-------- Texte source

Elle est belle et puissante, langoureuse, sensuelle, chancelante et capricieuse, elle remplit l’espace et déborde l’imaginaire, Inês. Volmir Cordeiro déploie tout son art pour qu’elle prenne corps et nous entraine irrésistiblement dans une envoutante expérience du regard et des sens, sur les chemins secrets d’une fiction partagée.

Le plateau est vide, éclairé, pleins feux. Une musique populaire éclate. L’obscurité gagne l’espace alors que le brouhaha du carnaval s’intensifie. La salle devient la caisse de résonance d’une fête qui a lieu ailleurs. Nous sommes plongés au cœur de cette déferlante d’énergie, à perdre pied déjà dans les limbes d’un espace-temps explosif, rythmé par des feux d’artifices, cris joyeux et salves de rires. La salle s’allume à nouveau, pleins feux encore. Le son s’arrête net – il continuera à se faire entendre de manière silencieuse, résorbé par la mémoire immédiate, réactivé, dans une foule de modulations indescriptibles, par la danse de Volmir Cordeiro, il nous accompagnera tout au long de la pièce.

L’artiste fait son entrée. Il longe les murs comme pour reconnaître ce qui fait l’enceinte, pour circonscrire l’espace. Son torse semble pris dans un ruban de tissus épars, aux textures et couleurs dépareillées. On pourrait penser à une chrysalide sur le point d’éclater pour que le papillon s’envole. Il y a surtout ces nœuds serrés comme pour tenir ensemble, comprimer, contraindre, donner une certaine consistance ramassée sur son secret.

Inês vient vers nous tout d’abord à travers la parole. Elle se glisse entre les mots, ondule déjà portée par la cadence des phrases. Volmir Cordeiro l’invoque, nous fait miroiter ses couleurs vives et son drapeau, rythme et feu dans le sang. La parole coule magnifiquement tournée, telle une louange qui à la fois multiplie les indices – Inès est chorégraphe – et brouille les pistes – Inês a trouvé sa syntaxe. La parole agit. Les traits d’Inês deviennent saillants. La tension monte. Par sa voix posée, chantante, de son regard aimanté, Volmir Cordeiro tient l’audience. La salle se remplit d’Inês, de sa présence diffuse et désormais obsédante. Il nous enjoint à la regarder. La collusion des différents registres de parole est source d’efficacité symbolique. Des courants secrets remuent le propos, laissant parfois s’échapper quelque chose de la tourmente d’une créature qui brûle d’accéder à la visibilité. Inês n’est jamais finie et pourtant elle est déjà là, sur le plateau vide, dans la frontalité d’un espace entre, intensifié par la parole.

----------------

● Travail demandé: Rédigez la suite du texte consacré à Inês, la pièce de Volmir Cordeiro, en reprenant juste après sa dernière phrase.

-------- Liste des données

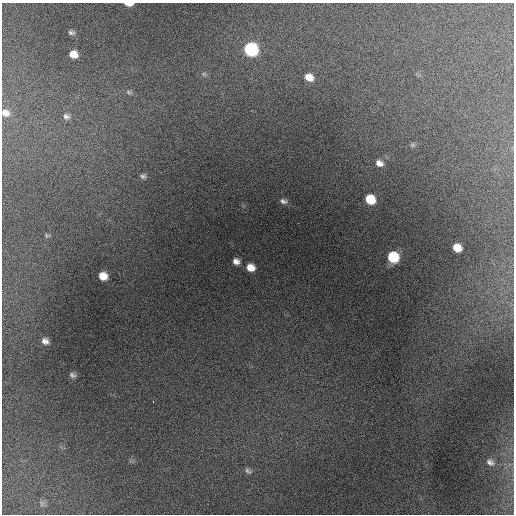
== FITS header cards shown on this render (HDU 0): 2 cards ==
NAXIS1  =                  512 / Axis length
NAXIS2  =                  512 / Axis length

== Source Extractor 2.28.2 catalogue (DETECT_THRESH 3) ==
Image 512 x 512 px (HDU 0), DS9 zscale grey, 1 PNG px = 1 image px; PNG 516 x 516 px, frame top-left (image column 1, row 512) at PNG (2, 3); no overlay
Background 10400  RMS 100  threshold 306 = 3 sigma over >= 5 px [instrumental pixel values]
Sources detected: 24; all 24 listed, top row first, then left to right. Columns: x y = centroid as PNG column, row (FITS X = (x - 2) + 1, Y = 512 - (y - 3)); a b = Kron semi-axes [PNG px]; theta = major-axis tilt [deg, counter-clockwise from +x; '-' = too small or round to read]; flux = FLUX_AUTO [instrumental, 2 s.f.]
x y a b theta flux
129 4 8 3 -2 43000
71 32 9 6 -8 19000
251 49 9 8 - 880000
73 54 7 6 - 71000
203 74 6 4 71 9600
309 77 9 7 -25 73000
129 92 9 5 -28 15000
5 113 11 9 -30 48000
66 116 9 7 -25 24000
412 145 8 6 31 14000
379 163 10 7 -25 42000
143 176 7 5 -4 16000
370 199 8 7 - 180000
283 201 9 6 -14 24000
47 235 7 4 -13 10000
457 248 8 7 - 93000
393 257 8 8 - 310000
236 261 6 6 - 36000
251 267 8 7 - 74000
103 276 8 7 - 88000
45 341 6 5 - 30000
72 375 7 5 -33 18000
490 462 11 9 -26 34000
248 471 10 6 -34 19000
At the frame edge (FLAGS 8, measured only in part): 2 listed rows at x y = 129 4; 5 113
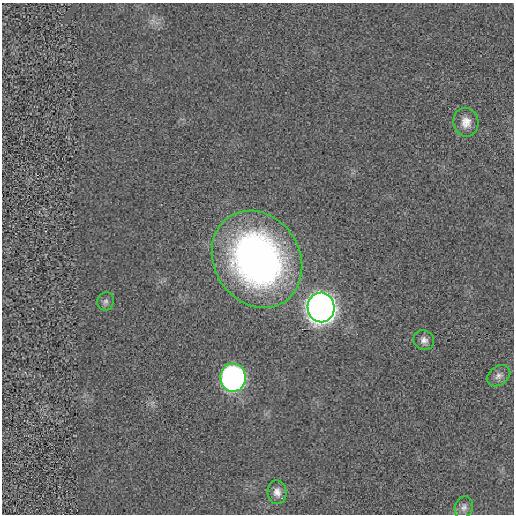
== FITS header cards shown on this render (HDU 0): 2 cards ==
NAXIS1  =                  512 / length of data axis 1
NAXIS2  =                  512 / length of data axis 2

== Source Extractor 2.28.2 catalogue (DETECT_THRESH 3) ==
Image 512 x 512 px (HDU 0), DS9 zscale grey, 1 PNG px = 1 image px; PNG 516 x 516 px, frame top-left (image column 1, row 512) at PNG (2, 3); each listed source drawn as its Kron ellipse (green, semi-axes under 4 px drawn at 4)
Background -1.27e-04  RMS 0.0043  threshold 0.013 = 3 sigma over >= 5 px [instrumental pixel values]
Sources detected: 9; all 9 listed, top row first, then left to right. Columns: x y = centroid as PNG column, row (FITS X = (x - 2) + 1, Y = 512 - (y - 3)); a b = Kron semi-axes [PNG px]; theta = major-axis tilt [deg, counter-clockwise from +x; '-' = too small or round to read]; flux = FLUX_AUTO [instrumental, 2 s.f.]
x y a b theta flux
466 122 14 12 -80 3.2
257 259 51 43 -58 140
106 301 9 8 - 1
321 307 15 13 -88 410
424 340 11 9 -33 1.6
499 376 13 9 35 1.6
233 378 14 12 -84 130
277 492 12 9 -84 2
464 507 11 9 70 1.4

----------------

● Réponse rédigée:
Les barrières tombent, l’intérieur et l’extérieur se confondent dans un mouvement d’ouverture insensé. Inês ouvre son corps (…) tout son corps (…) tout ! La porosité fondatrice entre les êtres, entre les mondes, est de mise. Volmir Cordeiro fait l’impasse de son regard – ce ne sont pas ses yeux, désormais couverts et fermés par de fines bandes de scotch noir aux brillances extatiques, qui vont l’aider dans sa recherche d’Inês. « Il ne me suffisait pas de la regarder, je voulais surtout m’approcher d’elle. J’ai quitté mon rôle de regardeur et j’ai commencé à vivre avec cet être de chair. Il ne m’a pas suffi de la capter, il m’a fallu l’avaler », avoue le chorégraphe. Vertiges d’un espace aveugle, affranchi des lois de la géométrie euclidienne, traversé par des dimensions insoupçonnables, tourbillonnaire, en proie à d’impétueuses accélérations de présence.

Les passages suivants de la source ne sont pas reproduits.